Shadi Hamid, a senior fellow at the Brookings Institution, has surveyed the state of the 2020 election and drawn an unusual conclusion from it. “As someone who has argued against catastrophism—I don’t believe Donald Trump is a fascist or a dictator in the making, and I don’t believe America is a failed state—I find myself truly worried about only one scenario: that Trump will win reelection and Democrats and others on the left will be unwilling, even unable, to accept the result,” he wrote on Saturday in The Atlantic.
I envy Hamid’s peace of mind. I am personally worried about a great many scenarios that could arise between now and Inauguration Day, especially if the results after Election Day are close or contested. I worry about protracted legal battles, spasms of political violence, foreign meddling, constitutional crises, and would-be authoritarians who salivate at the chance to suppress their purported enemies. I hope that the United States will maintain its two-century record of peaceful transitions of presidential power, but I can’t guarantee it.
Still, it’s worth wrestling with the underlying premise of this question. If Trump is sworn in for a second term by Chief Justice John Roberts on January 20, 2021, how would his critics on the left handle another four years? Hamid fears mass disillusionment with electoral politics. “A loss by Joe Biden under these circumstances is the worst case not because Trump will destroy America (he can’t), but because it is the outcome most likely to undermine faith in democracy,” he warned, suggesting that it would lead to more riots and protests like those in Portland and Seattle in recent months.

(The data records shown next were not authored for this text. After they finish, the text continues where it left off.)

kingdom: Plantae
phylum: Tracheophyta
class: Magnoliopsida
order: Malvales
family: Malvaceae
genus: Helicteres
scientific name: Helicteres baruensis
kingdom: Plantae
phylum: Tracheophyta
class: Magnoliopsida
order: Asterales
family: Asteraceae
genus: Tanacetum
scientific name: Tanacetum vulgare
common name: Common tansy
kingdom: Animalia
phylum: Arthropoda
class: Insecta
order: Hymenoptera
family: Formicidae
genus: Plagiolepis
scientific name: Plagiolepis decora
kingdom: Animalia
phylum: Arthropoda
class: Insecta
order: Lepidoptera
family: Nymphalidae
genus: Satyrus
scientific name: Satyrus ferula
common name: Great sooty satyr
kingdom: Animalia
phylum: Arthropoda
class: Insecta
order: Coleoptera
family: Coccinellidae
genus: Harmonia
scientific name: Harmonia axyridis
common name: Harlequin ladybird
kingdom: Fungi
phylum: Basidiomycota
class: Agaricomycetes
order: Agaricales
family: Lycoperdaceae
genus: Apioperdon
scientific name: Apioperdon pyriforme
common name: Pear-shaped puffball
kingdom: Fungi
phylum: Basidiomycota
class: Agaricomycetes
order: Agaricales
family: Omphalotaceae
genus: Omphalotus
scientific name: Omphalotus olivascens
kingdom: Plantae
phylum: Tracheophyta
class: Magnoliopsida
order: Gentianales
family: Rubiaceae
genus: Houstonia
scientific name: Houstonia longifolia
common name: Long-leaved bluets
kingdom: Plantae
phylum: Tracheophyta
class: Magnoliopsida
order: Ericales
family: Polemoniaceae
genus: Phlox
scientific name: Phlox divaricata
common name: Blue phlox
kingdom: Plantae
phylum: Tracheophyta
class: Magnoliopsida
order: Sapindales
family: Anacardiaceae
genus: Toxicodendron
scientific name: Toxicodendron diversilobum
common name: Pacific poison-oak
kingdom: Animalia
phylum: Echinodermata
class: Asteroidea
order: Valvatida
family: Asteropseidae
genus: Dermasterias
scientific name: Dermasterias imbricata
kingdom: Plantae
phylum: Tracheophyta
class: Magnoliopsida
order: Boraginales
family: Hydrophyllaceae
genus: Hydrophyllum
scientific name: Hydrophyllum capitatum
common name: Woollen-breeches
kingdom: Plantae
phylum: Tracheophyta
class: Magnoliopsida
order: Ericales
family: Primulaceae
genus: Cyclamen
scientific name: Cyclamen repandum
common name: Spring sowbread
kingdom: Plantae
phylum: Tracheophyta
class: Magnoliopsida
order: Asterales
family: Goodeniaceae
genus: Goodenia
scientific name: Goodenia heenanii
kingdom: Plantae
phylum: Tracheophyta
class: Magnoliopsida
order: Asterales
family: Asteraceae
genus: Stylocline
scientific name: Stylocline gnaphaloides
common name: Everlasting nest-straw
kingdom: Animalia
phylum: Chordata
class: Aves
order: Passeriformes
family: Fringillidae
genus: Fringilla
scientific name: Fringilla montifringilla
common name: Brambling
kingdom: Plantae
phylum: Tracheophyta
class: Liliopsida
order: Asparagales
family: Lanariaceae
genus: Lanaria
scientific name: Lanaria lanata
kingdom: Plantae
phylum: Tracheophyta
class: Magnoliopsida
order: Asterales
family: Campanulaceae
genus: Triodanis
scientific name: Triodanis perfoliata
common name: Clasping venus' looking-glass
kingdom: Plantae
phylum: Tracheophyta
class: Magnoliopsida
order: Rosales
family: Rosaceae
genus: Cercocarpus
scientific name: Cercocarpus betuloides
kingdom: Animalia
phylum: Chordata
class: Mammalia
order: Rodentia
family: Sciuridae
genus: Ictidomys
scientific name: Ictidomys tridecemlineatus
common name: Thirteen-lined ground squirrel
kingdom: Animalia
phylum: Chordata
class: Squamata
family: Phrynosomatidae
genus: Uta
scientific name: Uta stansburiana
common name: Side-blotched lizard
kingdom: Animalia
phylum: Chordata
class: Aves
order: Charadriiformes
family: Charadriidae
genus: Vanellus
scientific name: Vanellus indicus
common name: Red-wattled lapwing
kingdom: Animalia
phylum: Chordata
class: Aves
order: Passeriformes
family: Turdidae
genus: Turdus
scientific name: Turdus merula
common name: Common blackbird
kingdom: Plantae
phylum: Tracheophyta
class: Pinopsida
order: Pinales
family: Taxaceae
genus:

I take issue with two premises laid out here: that liberals’ disillusionment with the democratic process wouldn’t be justified, and that it would also be the worst possible result in November. Hamid’s question flows from a number of conclusions he’s drawn about the past few years. He correctly notes that many of Trump’s critics have struggled with the 2016 results, while suggesting that their concerns about Russian interference or voter suppression were misguided or misplaced. Hamid argues that since Trump is a far more well-known quantity now than he was four years ago, and Biden is a less polarizing candidate than Hillary Clinton was, the psychic shock of a second Trump victory would be even greater than the first.
But what does it mean for a political party—or any person, for that matter—to “not accept the result?” Does it mean Joe Biden won’t admit defeat if he receives fewer votes in key states? Calling (or not calling) an opponent to concede is a pure formality that doesn’t actually carry any legal weight. Biden could vent and complain and denounce the results from November until the sun burns out, and it wouldn’t change the vote totals or affect the state-by-state Electoral College count. Any legal challenges would be resolved by the Supreme Court; perhaps with the benefit of hindsight after Bush v. Gore, or perhaps not.